O activismo climático, que tanto colhe apoiantes como detratores ferozes, situa-se portanto nesta encruzilhada, em que, por um lado, subsiste ainda a esperança da diplomacia, e por outro, o tempo para a mudança se esgota. Para certos pensadores, como Roger Hallam, um dos fundadores do movimento Extinction Rebellion, não só é necessário criar pressão social para tentar reverter a situação, como é fundamental criar comunidades que possam servir de base para uma sociedade pós-catástrofe; os movimentos activistas actuais não são só uma forma de intervir no presente, mas de criar as sementes de sociedades futuras, com novas alternativas de organização e diferentes orientações ideológicas.
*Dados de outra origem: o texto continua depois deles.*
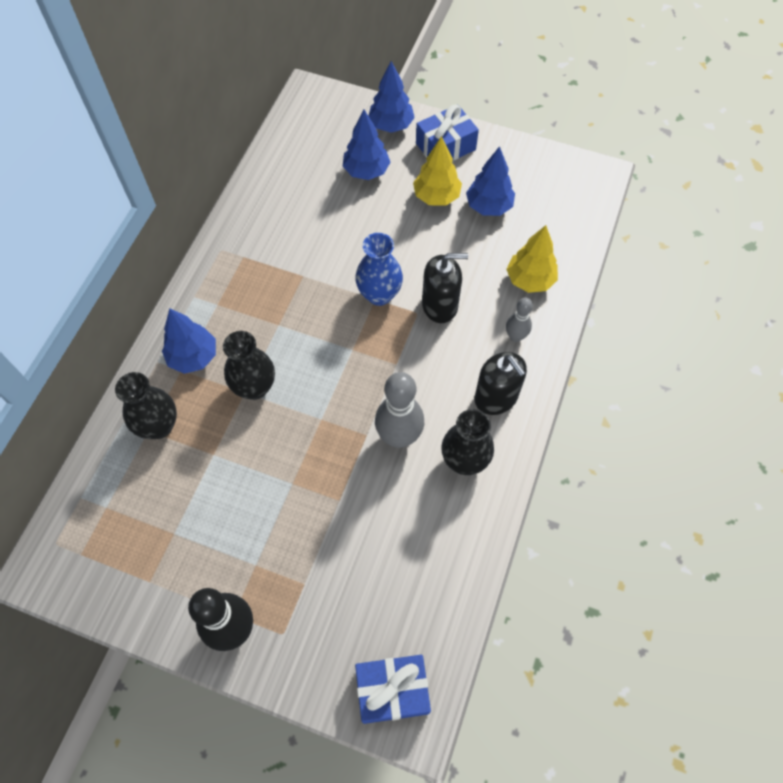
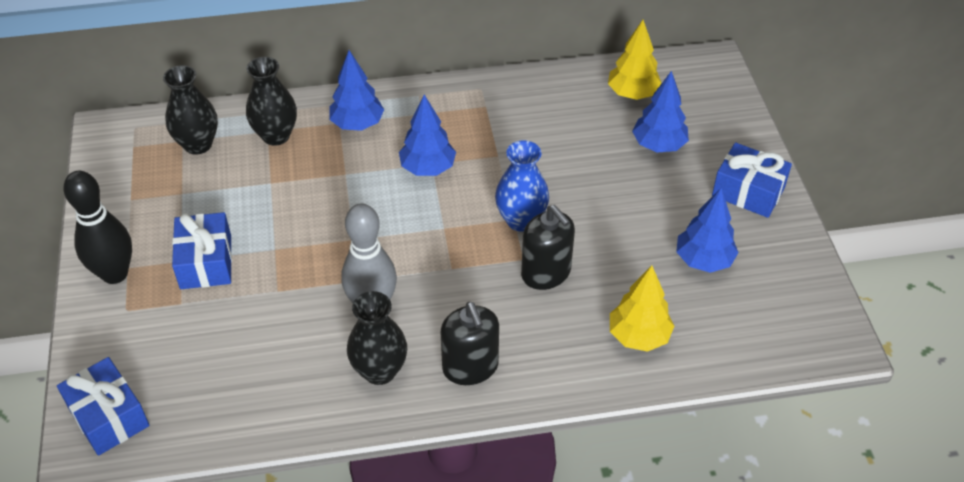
camera: 60 degrees right, 15 degrees down
black vase [223,331,275,400] -> black vase moved to [163,65,218,154]
blue tree [368,61,415,133] -> blue tree moved to [399,94,456,176]
yellow tree [413,136,462,206] -> yellow tree moved to [608,20,662,100]
black soap dispenser [475,352,527,415] -> black soap dispenser turned 45 degrees counterclockwise [441,302,499,385]
grey bowling pin [506,297,533,342] -> none
none -> blue gift [172,212,232,289]

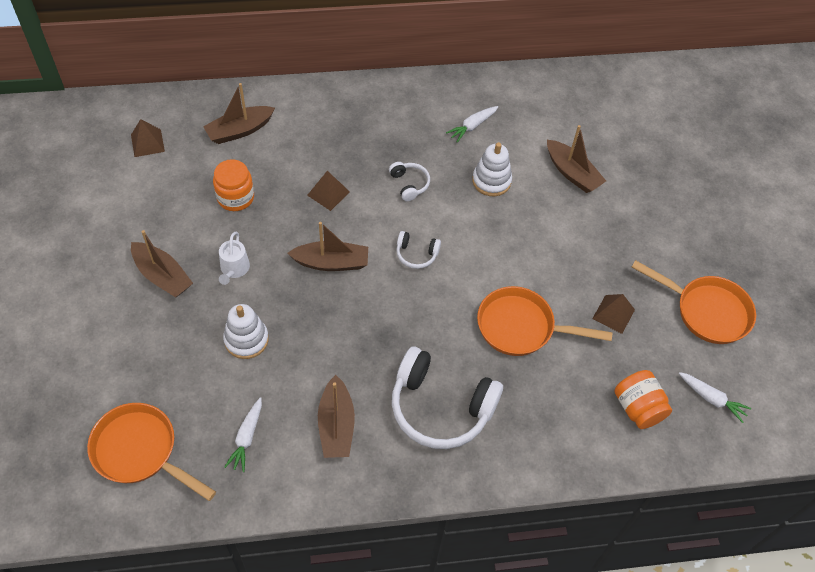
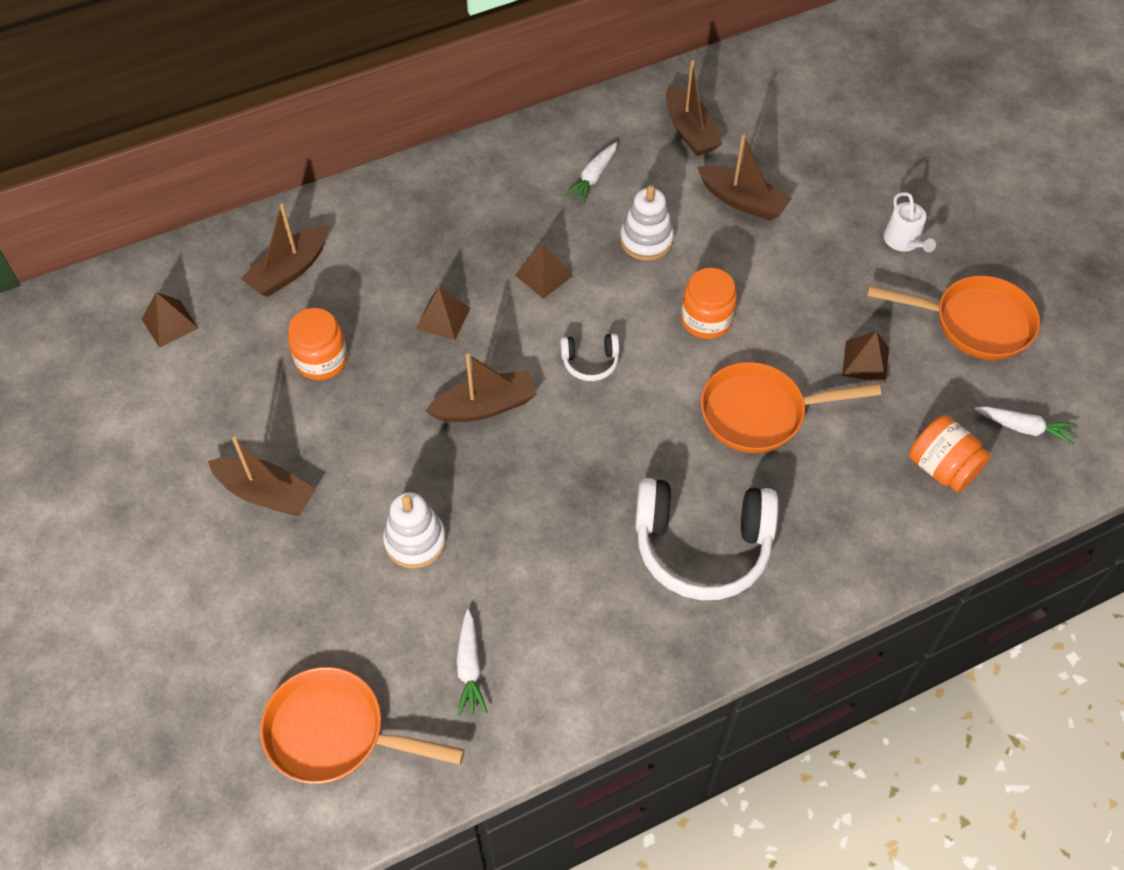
camera: 15 degrees left, 0 degrees up
white watering can [219,232,250,285] -> white watering can moved to [884,192,936,252]
brown boat [318,375,355,458] -> brown boat moved to [666,60,722,156]
white headphones [389,162,430,201] -> brown pyramid [515,243,573,299]
none -> orange jar [681,268,737,339]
Esta ideia vai ao de encontro de Jean-Pierre Dupuy e do seu ‘ponto-fixo’, o ponto-zero da guerra nuclear, do colapso climático, do caos social e económico. Esse ponto, ainda que vá sendo adiado, funciona uma espécie de atractor. Para Dupuy, a única estratégia viável é introduzir a ideia de que a catástrofe é inevitável, colocarmo-nos na posição de sobreviventes (no futuro) e, retroactivamente, agir para tentar evitá-la no passado (o passado da catástrofe, o nosso presente). Desta forma, escaparíamos à ambiguidade de estar permanentemente à espera de uma catástrofe que paira sobre nós, mas que se projecta num futuro indeterminado.